Use a fork to mash the bread and milk into a paste in a large bowl. Add the ground turkey, salt and pepper to taste. Gently mix to combine either with a spoon or your hands.
Combine the onions, chili powder, tomato paste, garlic, cumin, oregano, and red pepper flakes into a bowl. Set aside.
Heat a big skillet over medium heat and add the oil. When the oil is hot (it will start to shimmer), add the bowl of onions and spices. Cook these for 8 to 10 minutes until the onions have softened and browned.
Add the ground turkey mixture from (1) and cook until no longer pink.
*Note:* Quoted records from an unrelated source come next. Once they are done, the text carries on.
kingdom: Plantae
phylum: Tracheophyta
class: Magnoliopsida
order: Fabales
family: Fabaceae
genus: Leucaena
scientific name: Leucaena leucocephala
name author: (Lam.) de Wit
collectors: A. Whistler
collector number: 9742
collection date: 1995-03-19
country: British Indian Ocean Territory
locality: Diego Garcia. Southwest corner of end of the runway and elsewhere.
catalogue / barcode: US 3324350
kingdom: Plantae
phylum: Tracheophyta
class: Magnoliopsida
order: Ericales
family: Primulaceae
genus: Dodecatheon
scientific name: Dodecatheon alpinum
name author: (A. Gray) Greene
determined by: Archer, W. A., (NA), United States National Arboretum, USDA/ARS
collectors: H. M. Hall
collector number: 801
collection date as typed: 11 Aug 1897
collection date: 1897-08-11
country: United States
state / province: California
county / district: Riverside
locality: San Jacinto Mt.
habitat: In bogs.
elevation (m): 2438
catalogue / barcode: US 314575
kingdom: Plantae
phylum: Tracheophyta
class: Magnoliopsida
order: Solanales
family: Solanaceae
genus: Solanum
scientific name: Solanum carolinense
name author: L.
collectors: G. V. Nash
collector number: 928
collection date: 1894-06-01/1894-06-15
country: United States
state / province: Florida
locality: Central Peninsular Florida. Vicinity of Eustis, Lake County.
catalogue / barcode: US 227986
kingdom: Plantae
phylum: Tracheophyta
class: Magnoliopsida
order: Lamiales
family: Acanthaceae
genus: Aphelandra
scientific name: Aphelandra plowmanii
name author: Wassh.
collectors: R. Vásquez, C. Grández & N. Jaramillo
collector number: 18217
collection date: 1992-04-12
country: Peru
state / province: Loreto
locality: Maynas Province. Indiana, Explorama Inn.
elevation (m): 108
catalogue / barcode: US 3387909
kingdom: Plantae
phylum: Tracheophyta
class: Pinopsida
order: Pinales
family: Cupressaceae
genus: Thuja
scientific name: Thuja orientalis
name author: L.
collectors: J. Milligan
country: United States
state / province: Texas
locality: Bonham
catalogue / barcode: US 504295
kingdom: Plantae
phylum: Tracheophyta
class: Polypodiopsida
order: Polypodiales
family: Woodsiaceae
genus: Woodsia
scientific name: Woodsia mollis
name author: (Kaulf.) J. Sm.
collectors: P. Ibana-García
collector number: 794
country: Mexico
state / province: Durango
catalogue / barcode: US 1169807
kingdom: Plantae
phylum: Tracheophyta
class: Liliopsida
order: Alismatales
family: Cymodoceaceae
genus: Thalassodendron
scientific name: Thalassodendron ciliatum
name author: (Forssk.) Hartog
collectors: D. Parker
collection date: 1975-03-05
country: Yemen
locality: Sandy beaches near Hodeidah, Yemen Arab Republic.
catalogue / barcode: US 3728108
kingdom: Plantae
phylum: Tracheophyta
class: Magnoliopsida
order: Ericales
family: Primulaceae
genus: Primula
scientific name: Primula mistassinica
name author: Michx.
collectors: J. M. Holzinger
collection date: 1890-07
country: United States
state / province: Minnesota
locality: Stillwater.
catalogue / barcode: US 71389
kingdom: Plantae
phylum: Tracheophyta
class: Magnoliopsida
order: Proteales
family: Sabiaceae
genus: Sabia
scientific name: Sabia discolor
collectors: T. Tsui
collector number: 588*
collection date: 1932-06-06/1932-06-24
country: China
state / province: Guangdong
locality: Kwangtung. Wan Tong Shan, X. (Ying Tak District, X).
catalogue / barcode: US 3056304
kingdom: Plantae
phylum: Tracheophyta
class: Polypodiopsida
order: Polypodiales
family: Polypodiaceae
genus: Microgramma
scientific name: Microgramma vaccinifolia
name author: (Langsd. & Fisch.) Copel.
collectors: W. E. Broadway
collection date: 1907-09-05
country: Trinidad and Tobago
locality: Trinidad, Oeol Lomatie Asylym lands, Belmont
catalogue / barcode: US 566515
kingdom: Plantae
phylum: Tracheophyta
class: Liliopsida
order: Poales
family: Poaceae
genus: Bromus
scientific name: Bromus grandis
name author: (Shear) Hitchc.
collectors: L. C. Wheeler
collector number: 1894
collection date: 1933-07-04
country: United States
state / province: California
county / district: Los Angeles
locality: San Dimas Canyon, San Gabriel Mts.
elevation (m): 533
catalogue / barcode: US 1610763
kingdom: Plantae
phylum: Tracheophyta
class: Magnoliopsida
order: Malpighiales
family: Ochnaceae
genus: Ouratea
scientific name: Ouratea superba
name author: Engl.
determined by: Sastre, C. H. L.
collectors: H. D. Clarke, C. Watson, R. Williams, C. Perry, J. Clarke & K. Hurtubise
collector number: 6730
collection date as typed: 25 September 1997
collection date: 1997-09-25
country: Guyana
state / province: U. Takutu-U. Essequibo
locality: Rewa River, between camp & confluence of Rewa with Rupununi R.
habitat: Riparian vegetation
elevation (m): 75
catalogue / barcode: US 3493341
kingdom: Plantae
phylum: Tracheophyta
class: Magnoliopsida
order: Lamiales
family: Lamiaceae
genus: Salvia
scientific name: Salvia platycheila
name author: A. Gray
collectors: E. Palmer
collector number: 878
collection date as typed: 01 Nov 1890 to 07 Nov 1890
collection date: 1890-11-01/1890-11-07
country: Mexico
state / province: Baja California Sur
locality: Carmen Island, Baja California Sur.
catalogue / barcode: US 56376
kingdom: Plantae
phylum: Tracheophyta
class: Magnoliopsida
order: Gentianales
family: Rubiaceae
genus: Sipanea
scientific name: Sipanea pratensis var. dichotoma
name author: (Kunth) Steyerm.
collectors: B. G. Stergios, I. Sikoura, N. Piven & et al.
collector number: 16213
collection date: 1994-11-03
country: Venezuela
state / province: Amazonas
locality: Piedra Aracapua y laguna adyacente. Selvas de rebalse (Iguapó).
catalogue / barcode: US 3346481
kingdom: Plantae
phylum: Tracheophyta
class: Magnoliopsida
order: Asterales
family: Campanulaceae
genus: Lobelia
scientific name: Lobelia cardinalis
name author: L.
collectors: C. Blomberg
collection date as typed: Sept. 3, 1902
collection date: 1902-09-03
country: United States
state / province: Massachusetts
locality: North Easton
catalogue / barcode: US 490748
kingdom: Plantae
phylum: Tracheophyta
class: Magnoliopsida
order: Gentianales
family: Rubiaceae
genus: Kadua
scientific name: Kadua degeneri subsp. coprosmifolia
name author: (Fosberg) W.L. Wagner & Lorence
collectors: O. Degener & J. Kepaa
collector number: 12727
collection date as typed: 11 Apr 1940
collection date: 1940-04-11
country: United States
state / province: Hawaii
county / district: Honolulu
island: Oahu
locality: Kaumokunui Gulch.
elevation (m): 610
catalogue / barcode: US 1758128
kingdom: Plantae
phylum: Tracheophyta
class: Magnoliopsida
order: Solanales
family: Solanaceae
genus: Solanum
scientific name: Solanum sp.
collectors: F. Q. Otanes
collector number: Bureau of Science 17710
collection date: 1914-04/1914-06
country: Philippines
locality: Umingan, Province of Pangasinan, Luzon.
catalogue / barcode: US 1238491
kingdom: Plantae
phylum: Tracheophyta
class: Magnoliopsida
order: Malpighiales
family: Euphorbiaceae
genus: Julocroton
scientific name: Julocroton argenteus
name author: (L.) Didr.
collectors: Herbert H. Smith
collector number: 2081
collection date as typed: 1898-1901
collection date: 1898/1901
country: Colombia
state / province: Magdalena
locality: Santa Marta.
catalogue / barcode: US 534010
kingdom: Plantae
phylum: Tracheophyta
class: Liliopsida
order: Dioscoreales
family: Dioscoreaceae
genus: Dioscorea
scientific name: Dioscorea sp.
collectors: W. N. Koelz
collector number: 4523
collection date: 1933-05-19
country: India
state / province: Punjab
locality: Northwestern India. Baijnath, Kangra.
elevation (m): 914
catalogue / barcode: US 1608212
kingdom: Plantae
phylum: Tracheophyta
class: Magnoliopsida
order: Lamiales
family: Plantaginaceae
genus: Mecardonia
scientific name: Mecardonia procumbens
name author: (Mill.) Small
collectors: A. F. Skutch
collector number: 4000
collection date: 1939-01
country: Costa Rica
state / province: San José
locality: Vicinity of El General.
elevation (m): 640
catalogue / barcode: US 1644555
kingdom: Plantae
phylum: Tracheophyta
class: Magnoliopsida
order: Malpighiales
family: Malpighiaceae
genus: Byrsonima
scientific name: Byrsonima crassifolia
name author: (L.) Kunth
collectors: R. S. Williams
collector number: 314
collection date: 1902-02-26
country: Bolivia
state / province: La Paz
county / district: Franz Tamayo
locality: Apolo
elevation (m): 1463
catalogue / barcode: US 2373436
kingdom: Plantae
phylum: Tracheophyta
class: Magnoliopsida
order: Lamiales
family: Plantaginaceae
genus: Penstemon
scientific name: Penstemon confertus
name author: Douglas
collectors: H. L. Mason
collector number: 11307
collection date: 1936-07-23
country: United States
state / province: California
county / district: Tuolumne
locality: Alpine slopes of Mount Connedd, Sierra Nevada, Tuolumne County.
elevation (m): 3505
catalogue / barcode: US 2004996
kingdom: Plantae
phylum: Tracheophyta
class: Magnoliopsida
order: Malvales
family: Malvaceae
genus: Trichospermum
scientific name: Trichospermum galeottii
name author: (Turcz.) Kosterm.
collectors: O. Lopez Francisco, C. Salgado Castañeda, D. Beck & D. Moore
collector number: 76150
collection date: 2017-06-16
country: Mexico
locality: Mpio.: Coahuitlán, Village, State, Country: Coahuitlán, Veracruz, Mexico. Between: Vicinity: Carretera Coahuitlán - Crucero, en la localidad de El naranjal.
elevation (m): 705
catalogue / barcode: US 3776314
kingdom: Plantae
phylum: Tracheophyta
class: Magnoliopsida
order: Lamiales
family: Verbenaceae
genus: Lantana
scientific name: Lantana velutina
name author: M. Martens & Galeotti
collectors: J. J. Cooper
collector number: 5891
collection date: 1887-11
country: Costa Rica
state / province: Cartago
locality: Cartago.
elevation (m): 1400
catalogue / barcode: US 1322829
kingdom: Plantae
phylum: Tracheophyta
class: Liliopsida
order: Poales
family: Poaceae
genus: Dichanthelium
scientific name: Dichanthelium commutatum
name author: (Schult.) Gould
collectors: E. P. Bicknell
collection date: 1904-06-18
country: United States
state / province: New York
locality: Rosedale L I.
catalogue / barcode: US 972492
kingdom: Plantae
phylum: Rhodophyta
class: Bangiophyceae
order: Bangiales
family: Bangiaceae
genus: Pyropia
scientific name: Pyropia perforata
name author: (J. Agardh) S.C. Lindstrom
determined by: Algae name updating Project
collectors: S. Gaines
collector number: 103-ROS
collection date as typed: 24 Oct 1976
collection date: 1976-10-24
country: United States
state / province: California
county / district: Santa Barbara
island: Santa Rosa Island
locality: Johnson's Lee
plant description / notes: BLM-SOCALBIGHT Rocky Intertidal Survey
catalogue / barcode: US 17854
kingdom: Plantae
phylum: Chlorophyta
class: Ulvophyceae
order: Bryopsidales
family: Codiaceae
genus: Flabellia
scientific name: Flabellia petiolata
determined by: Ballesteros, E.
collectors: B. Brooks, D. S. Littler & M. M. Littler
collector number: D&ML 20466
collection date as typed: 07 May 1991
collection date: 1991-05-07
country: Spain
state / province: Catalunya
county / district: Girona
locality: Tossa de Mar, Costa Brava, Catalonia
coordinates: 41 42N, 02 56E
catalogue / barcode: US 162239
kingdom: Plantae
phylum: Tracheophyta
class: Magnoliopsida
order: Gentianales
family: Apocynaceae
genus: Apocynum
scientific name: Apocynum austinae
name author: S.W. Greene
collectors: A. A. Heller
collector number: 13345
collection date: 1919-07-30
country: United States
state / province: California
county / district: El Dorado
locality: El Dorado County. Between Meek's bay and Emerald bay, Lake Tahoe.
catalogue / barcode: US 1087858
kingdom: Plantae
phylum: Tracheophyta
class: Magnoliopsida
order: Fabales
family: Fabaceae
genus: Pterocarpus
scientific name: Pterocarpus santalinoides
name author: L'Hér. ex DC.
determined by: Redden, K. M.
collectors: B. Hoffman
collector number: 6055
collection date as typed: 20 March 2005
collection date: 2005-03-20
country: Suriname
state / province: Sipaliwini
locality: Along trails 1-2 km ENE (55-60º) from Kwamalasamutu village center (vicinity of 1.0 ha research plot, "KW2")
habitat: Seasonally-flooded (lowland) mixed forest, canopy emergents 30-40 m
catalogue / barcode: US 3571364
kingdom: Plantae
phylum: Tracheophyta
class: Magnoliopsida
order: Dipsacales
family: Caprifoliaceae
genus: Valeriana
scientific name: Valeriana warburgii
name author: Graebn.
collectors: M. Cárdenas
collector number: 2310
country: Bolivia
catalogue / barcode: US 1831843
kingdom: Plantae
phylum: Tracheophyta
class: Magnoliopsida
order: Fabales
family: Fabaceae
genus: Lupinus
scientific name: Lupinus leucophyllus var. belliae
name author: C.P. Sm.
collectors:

As you are cooking, use a cooking utensil to break up the large turkey pieces.
Mix in the tomato sauce and use your utensil to scrape any browned bits from the bottom of the pan.
Transfer everything in the pan into the slow cooker. Add the diced tomatoes (juice included), 3 tablespoons of tequila, soy sauce, honey, and chipotle chile, stirring to combine. Cook on low for 4 to 6 hours, or until the turkey is very tender.
Just before serving, stir in the remaining tablespoon of tequila along with the lime zest and juice. Season to taste with salt and pepper.
Cilantro Sour Cream Instructions
At least 30 minutes before serving, mix the greek yogurt and cilantro in a small bowl.
Cover and place in refrigerator until ready to serve.